## Problem to solve
List the field names that appear under "Chess career" in the chess player profile below.

## Text
....

Personal information
- Born: 24 June 1957 (age 69) Malmö, Sweden

Chess career
- Country: Sweden
- Title: Grandmaster (1988)
- FIDE rating: 2410 (July 2026)
- Peak rating: 2598 (July 1989)

= Harry Schüssler =

Swedish chess grandmaster (born 1957)

Harry Schüssler (born 24 June 1957) is a Swedish chess Grandmaster (GM) (1988), two-time Swedish Chess Championship winner (1976, 1978), Chess Olympiad individual silver medal winner (1980).

==Biography==
From the mid-1970s to the end of the 1980s, Harry Schüssler belonged among the top Swedish chess players.

....

## Given entries
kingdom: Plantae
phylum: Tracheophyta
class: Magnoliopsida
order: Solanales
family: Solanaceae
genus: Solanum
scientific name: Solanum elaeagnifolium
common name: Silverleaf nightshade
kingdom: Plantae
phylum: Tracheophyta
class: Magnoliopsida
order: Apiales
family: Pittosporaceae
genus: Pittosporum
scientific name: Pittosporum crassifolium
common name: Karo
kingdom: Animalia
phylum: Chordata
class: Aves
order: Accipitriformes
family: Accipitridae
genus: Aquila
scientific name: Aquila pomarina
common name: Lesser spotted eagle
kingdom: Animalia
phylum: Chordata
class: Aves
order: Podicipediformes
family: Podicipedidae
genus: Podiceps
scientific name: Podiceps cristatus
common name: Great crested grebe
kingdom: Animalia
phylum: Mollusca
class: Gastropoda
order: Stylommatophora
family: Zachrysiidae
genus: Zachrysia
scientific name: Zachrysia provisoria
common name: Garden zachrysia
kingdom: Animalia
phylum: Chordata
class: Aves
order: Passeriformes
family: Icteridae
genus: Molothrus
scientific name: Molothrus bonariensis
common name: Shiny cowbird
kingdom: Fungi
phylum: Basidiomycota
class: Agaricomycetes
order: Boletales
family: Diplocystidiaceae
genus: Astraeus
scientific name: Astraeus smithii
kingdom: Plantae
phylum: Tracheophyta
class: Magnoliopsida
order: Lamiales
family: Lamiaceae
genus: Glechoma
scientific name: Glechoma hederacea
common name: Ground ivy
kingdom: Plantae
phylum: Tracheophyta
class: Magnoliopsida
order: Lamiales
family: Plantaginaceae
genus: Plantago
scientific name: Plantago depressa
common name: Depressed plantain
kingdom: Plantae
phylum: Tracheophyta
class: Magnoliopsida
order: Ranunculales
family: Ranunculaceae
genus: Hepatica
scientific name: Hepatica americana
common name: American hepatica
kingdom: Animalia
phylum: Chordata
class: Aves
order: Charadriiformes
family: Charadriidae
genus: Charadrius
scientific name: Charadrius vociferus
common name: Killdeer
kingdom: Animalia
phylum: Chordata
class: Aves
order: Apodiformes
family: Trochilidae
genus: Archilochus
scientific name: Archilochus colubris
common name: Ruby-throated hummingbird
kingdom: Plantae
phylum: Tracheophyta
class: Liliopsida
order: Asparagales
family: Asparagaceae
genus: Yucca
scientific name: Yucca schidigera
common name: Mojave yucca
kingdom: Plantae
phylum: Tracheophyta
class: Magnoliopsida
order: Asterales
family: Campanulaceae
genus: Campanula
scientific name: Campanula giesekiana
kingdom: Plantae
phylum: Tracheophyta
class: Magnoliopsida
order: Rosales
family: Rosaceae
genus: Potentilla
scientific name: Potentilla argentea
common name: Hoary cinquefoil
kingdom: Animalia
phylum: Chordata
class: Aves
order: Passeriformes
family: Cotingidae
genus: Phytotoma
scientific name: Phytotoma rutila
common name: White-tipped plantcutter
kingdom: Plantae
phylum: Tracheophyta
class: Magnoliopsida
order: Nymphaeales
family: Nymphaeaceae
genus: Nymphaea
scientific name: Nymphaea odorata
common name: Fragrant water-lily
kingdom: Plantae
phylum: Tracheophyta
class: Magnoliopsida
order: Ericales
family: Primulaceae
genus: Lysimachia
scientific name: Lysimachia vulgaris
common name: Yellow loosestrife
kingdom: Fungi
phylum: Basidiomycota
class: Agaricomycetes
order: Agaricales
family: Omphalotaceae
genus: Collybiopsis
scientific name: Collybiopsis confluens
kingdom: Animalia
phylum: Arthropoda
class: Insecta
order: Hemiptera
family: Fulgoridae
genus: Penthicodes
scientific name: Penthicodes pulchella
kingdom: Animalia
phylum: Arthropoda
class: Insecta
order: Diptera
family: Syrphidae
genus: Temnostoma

....

## Response to the exercise
Country, Title, FIDE rating, Peak rating